Einige glauben: Die Welt steht am Abgrund. Und manche sind besorgt oder haben regelrecht Angst. Um ihre Existenz, ihre Gesundheit, die Zukunft der Kinder. Um den menschlichen Zusammenhalt.

Und wir feiern Weihnachten. Auch in diesem Jahr. Gerade in diesem Jahr! Wir feiern das Kind in der Krippe, zu dem ein paar Hirten kommen. Wir schauen auf das Kleine, das Schwache und Leise, das uns Gott nahe bringt. Wir feiern ein Stück heile Welt, auch wenn wir wissen und sehen, dass die Welt nicht so ist. Dass unser Leben nicht so ist. Aber wir sehnen uns danach, gerade zu Weihnachten. Wir sehnen uns nach diesem Stück heiler Welt, nach Frieden, nach innerer Ruhe, Versöhnung, nach Heilung und Kontakt.

Die Bilder und Geschichten von Weihnachten nähren diese Sehnsucht.
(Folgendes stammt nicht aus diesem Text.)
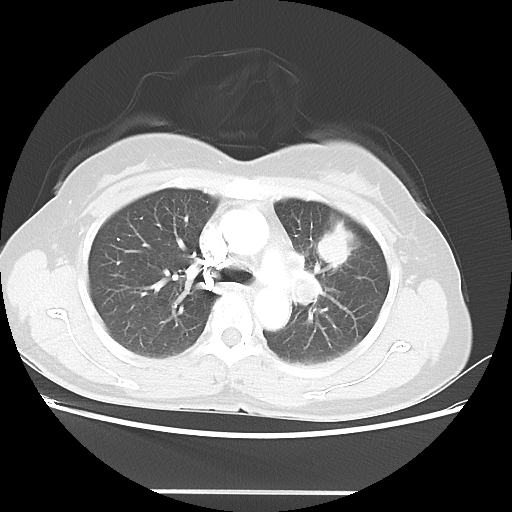
Chest CT, one axial slice. Reconstruction kernel LUNG. Lung window (W 1500 / L -600 HU). 5 mm slice thickness. 512 × 512 image matrix, field of view 360 × 360 mm. Female patient, age 50 years. From the clinical record (not read from this slice): clinical TNM (as recorded): T1c N1 M0; histopathological grade: G3.
Structures marked on this image (bounding box drawn by a radiologist):
- lung tumour (recorded histology: adenocarcinoma): bounding box (x1, y1, x2, y2) in pixels: (312, 217, 357, 268)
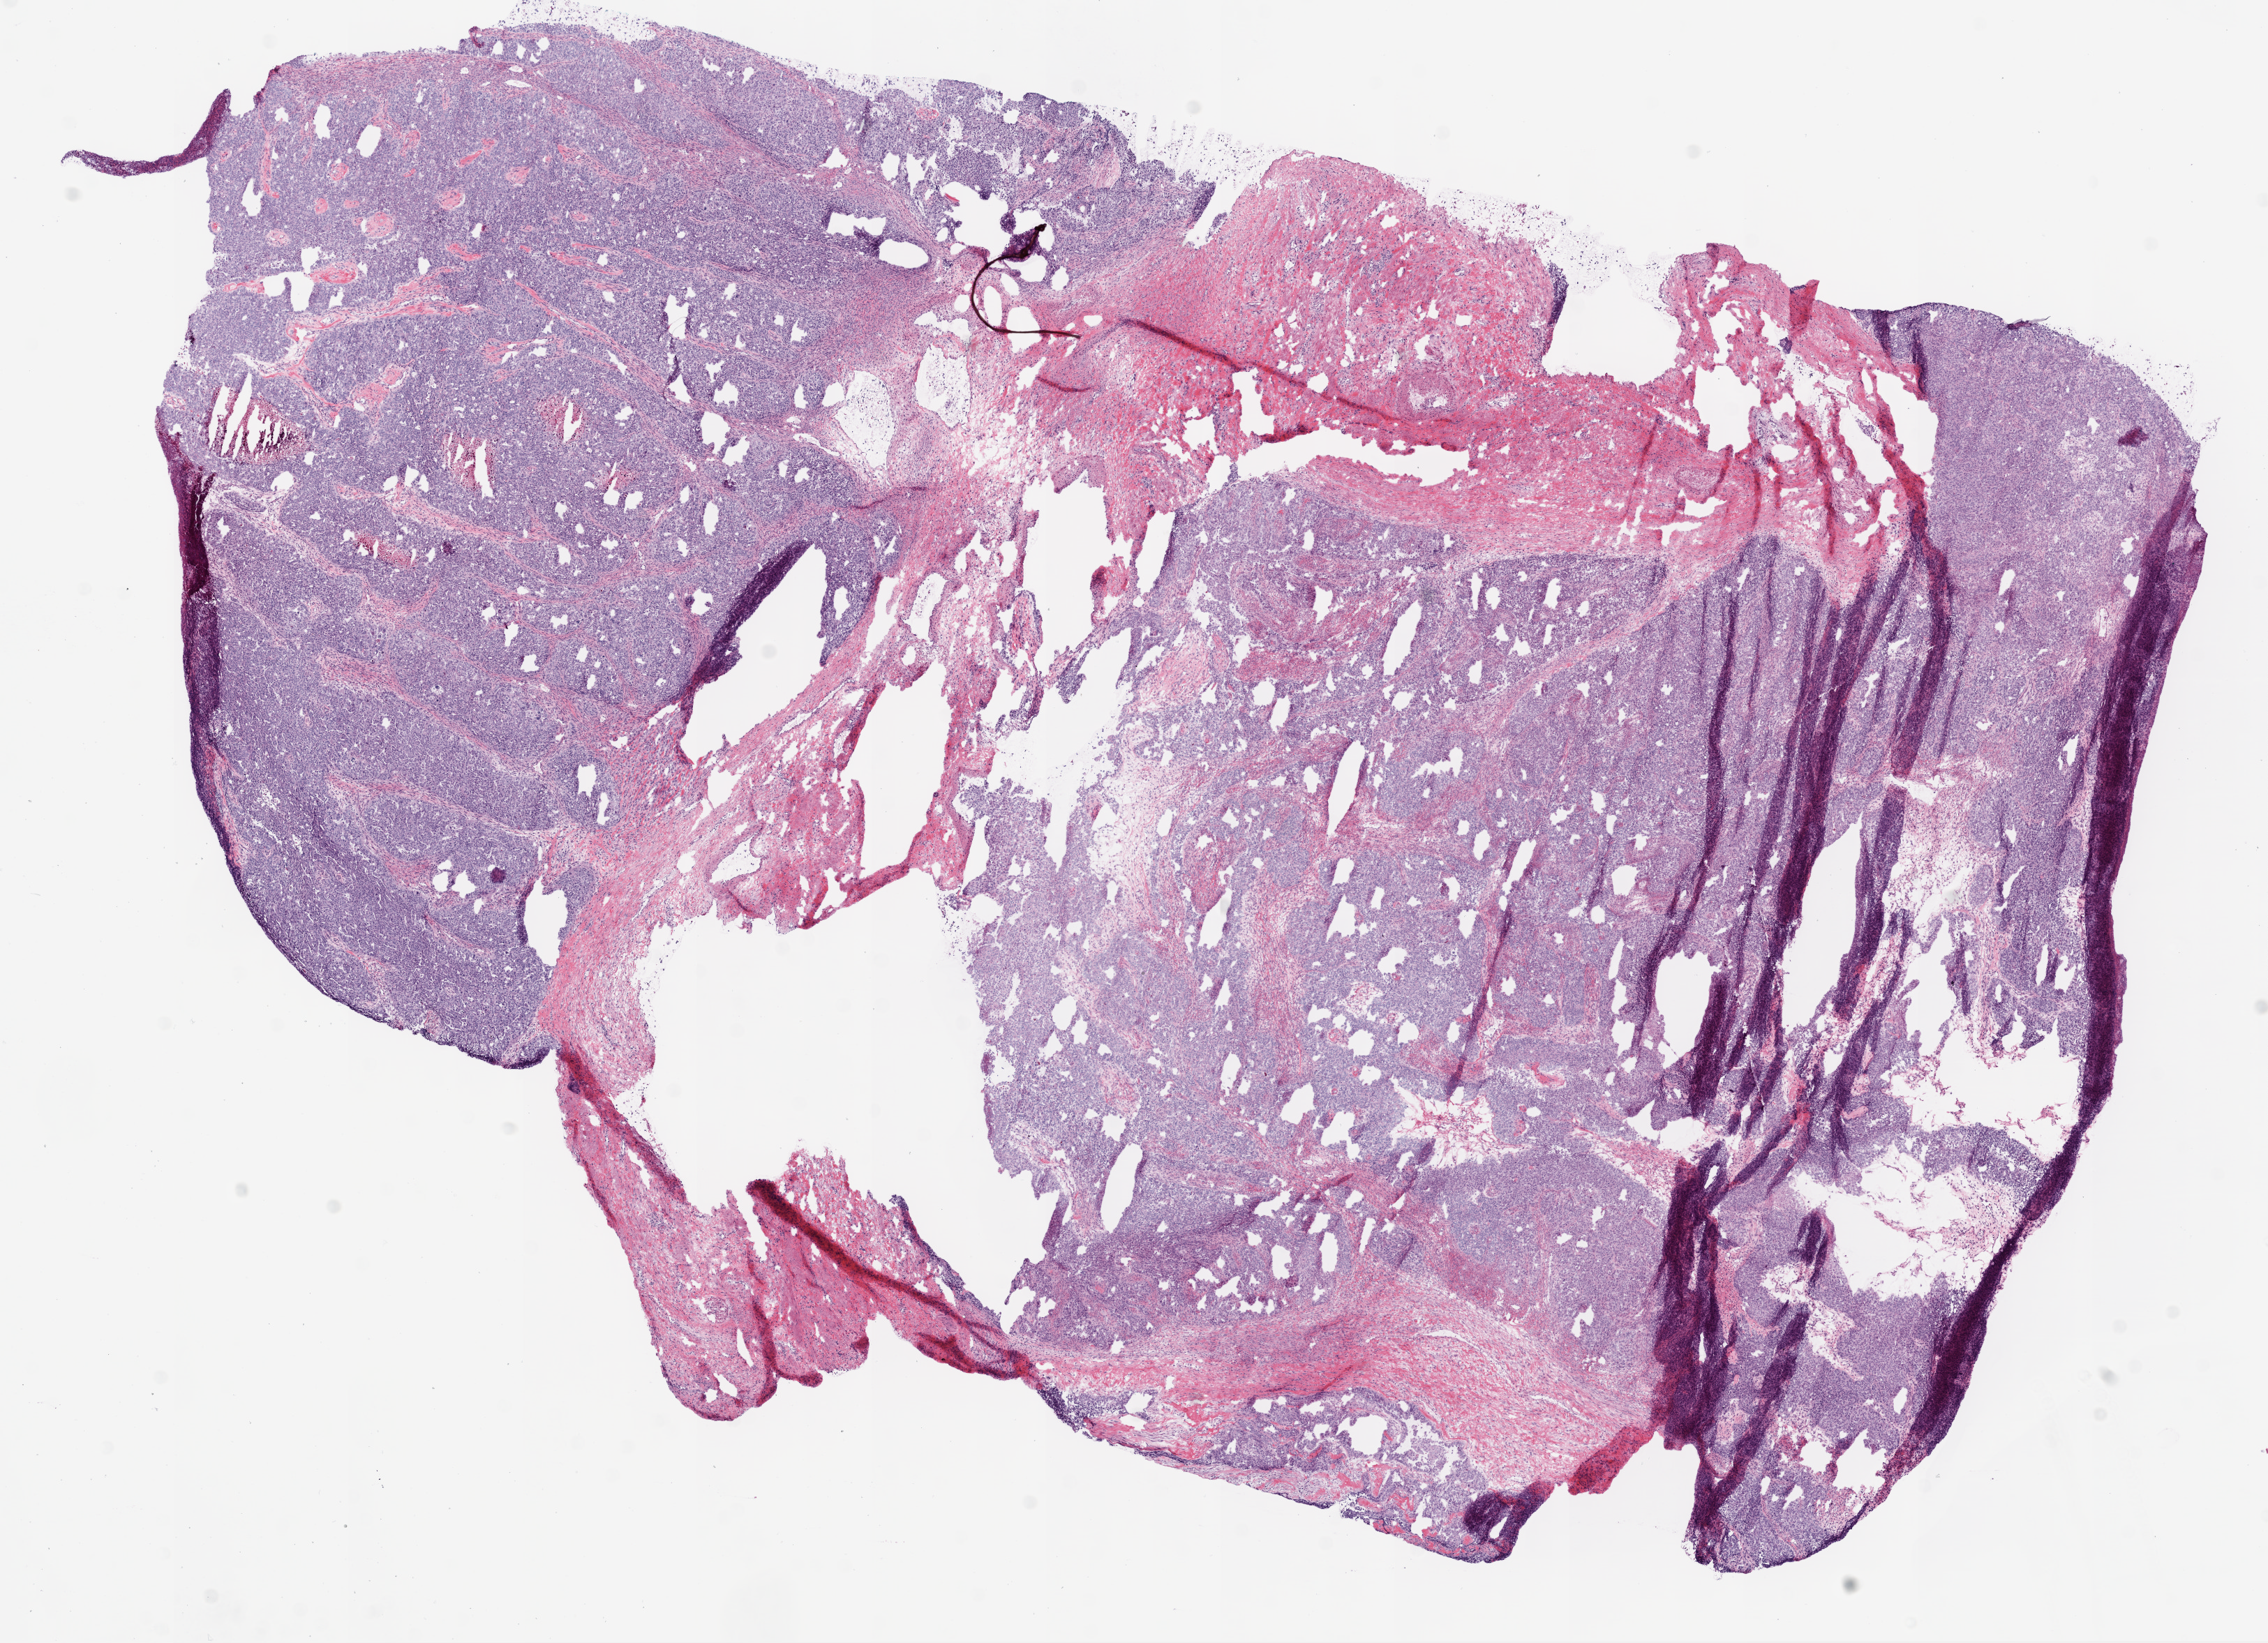
Digitized Hematoxylin and eosin (H&E) stained tissue section (whole slide), a low-resolution overview of the entire scanned area, about 13.0 x 9.4 mm, frozen section from the bottom of the tissue portion, primary tumour sample from the ovary. Patient: female, age at initial diagnosis 64 years. Histologic grade: G3 (poorly differentiated). Composition of this section per pathologist review: tumour cells 70%, tumour nuclei 75%, normal cells 0%, stromal cells 25%, necrosis 5%.
FIGO stage: IIIC. Diagnosis: Serous cystadenocarcinoma, NOS.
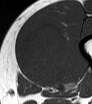
MRI of an extremity soft-tissue mass, one axial slice. MR volume resampled by the dataset authors to the PET/CT grid (not the native acquisition matrix). 3.27 mm slice thickness. 92 × 104 image matrix, field of view 90 × 102 mm. Male patient. From the clinical record (not read from this slice): histological type: mixoid liposarcoma; grade: low; site of the primary tumour: left thigh.
Outlined on this slice (expert contour drawn on MRI and transferred to this co-registered scan by the dataset authors):
- gross tumour volume (mass): bounding box (x1, y1, x2, y2) in pixels: (21, 22, 68, 84)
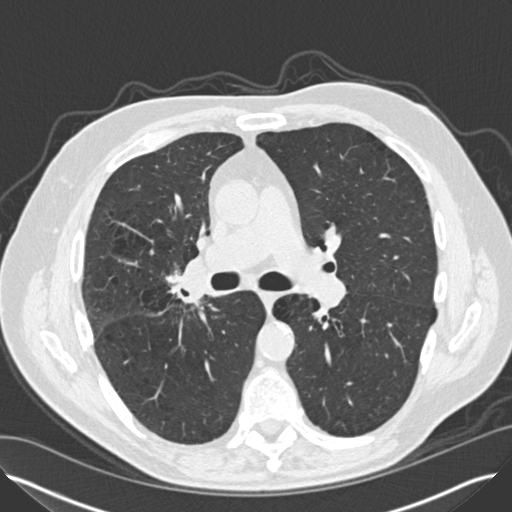
Axial slice from a low-dose chest CT screening exam; second screening round (one year after baseline); lung window (W 1500 / L -600 HU); 2 mm slice thickness. Male, age 65 years at enrolment. Current smoker at enrolment.
- Expert reader's lesion annotation, bounding box [x1, y1, x2, y2] px = [159, 262, 216, 315].
- Reader record for this screening exam (exam-level; its link to the box is not recorded): non-calcified nodule or mass ≥4 mm, left lower lobe, 12 × 8 mm, smooth margins, soft tissue attenuation, pre-existing on the prior screen: yes; interval growth: yes.
- Note: the box lies in the patient's right hemithorax on this image, whereas the reader's record names the left lung; they may be different findings.
- Later outcome: lung cancer diagnosed 67 days after this screen — non-small cell carcinoma, left lower lobe, right hilum, poorly differentiated (G3), stage IV (AJCC 6th edition), 5 mm at pathology.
Sie machen sie groß. Und geben ihr Recht. Denn in dem Kind hat Gott einen neuen Anfang gemacht, der überaus lebendig ist. Mit dem Kind kommt Licht in unser Dunkel. Zart und stark zugleich. Wir dürfen hoffen.

So kann es gelingen, die Sehnsucht zu erden, ansatzweise zumindest. Es kann gelingen mit den versöhnenden Worten, mit dem „Frieden auf Erden“, und sei es nur für einen Moment, es kann gelingen mit der heilenden Wärme, die von Weihnachten ausgeht, und ein Engel streift leise die Tür.

Wir brauchen solche Gegenbilder. Unsere globale Welt, wir alle, jeder von uns ganz persönlich, braucht sie gegen all die durchaus berechtigten Untergangsbilder unserer Tage. Wir brauchen die Gegenbilder wie Luft zum Atmen, Wasser zum Trinken, Brot zum Essen. Sonst würden wir verrückt.

Und so brauchen wir auch das Gegenbild von Weihnachten, „alle Jahre wieder“ und ganz besonders in diesem Jahr, um nicht zu resignieren, um Stand zu halten. Die Welt geht nicht aus den Fugen. Denn das Kind in der Krippe hält sie in Händen.